Exercise instructions: Go through the records below and copy out every line that contains the word "serializable".

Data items
■ ■ ■
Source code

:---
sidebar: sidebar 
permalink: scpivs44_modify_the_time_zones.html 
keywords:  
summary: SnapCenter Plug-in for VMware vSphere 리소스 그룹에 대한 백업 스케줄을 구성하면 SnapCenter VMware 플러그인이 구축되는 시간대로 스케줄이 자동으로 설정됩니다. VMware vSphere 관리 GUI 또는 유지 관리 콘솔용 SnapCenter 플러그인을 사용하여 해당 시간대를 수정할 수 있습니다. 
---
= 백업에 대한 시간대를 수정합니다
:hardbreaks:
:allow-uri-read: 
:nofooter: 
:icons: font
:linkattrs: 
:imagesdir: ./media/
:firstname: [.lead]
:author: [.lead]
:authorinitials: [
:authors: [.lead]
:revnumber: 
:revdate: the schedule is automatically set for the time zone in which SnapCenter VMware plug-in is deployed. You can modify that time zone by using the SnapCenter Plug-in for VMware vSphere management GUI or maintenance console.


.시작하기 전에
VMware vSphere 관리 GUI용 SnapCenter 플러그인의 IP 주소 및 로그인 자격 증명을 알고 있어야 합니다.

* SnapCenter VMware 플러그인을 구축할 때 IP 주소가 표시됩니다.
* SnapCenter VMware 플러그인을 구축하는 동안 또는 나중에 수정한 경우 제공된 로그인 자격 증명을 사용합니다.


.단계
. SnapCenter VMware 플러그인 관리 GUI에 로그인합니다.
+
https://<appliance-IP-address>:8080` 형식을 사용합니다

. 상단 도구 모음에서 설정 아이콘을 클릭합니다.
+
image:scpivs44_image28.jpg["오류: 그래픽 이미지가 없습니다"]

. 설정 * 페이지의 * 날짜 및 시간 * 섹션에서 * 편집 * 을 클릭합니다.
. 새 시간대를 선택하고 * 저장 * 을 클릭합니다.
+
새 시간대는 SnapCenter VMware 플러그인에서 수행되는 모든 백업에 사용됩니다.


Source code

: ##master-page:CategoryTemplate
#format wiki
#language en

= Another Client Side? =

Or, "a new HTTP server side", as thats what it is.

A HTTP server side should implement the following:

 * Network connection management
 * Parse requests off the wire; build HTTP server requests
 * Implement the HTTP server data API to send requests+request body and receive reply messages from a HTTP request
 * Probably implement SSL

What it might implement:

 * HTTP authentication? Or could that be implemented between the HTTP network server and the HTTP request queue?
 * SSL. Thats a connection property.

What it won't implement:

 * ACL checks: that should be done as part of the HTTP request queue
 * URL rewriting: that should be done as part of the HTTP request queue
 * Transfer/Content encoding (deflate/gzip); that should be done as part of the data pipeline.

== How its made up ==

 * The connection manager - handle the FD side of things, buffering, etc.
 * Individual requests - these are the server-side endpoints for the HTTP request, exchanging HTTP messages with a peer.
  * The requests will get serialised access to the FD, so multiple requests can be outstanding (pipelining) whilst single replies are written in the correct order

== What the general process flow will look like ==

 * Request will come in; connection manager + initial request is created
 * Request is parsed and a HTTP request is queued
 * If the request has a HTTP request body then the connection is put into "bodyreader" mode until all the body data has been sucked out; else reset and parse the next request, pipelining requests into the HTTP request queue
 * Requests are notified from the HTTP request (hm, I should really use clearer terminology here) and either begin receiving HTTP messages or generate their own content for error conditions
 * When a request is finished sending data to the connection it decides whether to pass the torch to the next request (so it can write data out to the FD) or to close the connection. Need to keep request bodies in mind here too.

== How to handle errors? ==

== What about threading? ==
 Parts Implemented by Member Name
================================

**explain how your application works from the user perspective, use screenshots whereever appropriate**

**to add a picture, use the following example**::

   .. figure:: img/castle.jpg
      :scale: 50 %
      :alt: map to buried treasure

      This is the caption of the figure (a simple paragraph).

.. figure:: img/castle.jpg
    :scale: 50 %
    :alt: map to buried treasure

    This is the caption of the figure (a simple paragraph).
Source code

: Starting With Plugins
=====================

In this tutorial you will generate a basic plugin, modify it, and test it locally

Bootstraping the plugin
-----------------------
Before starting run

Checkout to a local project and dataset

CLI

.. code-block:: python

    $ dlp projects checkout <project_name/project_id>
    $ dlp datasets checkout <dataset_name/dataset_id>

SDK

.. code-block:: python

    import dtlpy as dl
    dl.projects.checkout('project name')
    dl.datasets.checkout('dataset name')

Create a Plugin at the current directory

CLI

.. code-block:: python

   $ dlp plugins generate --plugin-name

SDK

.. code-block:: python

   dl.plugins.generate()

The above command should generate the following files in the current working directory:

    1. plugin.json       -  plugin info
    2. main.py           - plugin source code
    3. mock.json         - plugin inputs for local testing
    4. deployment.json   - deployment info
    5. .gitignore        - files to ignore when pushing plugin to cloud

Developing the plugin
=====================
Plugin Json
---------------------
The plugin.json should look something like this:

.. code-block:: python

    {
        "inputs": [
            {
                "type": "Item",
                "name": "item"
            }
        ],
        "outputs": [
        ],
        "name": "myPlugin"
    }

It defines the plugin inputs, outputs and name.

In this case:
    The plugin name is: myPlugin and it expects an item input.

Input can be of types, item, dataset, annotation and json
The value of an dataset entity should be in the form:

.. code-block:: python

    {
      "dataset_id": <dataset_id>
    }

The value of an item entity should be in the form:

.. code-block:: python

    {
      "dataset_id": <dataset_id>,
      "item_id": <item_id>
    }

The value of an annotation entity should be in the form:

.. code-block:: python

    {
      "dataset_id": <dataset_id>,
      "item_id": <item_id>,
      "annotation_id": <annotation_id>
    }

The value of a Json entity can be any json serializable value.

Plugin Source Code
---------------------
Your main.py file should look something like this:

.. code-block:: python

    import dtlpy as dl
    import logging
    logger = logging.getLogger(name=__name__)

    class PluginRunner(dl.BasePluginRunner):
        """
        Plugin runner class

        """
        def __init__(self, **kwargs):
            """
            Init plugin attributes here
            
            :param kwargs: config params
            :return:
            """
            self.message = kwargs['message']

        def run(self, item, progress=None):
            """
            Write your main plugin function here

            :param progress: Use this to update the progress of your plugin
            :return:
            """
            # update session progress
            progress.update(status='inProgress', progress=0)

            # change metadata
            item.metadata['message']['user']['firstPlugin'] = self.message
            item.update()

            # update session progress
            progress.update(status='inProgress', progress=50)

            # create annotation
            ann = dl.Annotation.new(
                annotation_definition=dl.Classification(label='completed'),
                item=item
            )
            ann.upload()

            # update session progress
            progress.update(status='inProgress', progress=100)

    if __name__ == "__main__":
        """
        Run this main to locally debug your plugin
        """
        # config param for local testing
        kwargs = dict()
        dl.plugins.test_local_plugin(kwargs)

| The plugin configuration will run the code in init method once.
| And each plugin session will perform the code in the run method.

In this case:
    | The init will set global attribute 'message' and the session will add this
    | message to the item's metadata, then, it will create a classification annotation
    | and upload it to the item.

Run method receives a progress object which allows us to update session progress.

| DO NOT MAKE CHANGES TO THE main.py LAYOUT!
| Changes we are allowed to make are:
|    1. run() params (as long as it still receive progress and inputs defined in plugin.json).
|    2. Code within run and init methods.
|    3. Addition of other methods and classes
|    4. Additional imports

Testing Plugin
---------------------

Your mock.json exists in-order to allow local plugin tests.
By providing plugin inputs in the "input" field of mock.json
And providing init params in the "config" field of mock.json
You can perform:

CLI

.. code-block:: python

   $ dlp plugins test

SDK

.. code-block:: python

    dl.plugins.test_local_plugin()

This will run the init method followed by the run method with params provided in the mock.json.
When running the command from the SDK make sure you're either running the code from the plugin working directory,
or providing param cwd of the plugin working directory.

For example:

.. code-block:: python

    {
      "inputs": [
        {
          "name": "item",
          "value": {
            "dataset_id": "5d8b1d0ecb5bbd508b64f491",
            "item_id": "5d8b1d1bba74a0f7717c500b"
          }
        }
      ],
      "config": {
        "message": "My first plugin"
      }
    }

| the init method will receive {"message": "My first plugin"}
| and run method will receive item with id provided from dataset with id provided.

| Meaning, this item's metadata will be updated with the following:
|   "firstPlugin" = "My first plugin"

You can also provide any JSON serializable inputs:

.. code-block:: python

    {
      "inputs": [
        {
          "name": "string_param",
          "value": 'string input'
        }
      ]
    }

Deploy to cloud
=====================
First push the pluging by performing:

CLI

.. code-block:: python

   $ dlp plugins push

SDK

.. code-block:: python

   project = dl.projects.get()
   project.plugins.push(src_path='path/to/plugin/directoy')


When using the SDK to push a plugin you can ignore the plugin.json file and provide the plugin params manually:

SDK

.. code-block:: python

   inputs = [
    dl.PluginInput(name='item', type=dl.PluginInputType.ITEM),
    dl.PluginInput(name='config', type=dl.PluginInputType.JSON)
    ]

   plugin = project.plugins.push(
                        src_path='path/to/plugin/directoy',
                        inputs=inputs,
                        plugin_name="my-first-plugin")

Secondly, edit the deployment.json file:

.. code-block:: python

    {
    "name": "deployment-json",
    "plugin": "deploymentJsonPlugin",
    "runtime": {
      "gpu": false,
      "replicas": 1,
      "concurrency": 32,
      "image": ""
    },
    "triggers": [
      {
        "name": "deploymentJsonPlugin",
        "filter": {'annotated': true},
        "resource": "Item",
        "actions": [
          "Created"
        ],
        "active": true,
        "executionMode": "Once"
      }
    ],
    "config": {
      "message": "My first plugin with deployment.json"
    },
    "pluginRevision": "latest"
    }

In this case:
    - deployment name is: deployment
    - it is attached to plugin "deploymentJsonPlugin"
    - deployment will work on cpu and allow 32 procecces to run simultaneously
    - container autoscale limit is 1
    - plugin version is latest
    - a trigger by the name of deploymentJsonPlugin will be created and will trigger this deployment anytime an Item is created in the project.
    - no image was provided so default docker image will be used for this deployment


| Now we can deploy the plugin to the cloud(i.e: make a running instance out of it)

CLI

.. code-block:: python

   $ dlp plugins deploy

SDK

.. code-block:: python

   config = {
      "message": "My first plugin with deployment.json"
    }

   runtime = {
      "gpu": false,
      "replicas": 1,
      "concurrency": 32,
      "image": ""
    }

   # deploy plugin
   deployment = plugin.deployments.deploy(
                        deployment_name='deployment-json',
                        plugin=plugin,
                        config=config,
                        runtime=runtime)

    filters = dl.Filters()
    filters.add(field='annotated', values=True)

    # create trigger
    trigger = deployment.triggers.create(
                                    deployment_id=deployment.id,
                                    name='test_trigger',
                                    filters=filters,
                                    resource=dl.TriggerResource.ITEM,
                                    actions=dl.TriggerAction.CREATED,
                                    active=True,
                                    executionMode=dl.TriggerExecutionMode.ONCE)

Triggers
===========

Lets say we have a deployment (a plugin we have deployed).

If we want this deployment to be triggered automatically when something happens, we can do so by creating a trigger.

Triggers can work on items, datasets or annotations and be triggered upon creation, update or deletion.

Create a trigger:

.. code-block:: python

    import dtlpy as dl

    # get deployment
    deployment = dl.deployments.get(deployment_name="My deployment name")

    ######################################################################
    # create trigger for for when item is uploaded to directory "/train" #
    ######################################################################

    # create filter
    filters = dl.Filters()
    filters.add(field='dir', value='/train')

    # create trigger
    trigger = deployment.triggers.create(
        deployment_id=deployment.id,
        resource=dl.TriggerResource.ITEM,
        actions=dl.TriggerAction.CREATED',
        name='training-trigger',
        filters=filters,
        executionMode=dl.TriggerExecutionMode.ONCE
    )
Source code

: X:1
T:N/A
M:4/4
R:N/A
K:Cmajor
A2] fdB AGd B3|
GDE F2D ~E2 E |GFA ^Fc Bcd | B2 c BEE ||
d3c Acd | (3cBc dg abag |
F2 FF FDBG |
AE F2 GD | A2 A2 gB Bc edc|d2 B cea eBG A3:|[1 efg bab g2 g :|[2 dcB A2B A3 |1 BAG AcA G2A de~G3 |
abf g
■ ■ ■
Exercise answer:
The value of a Json entity can be any json serializable value.
You can also provide any JSON serializable inputs:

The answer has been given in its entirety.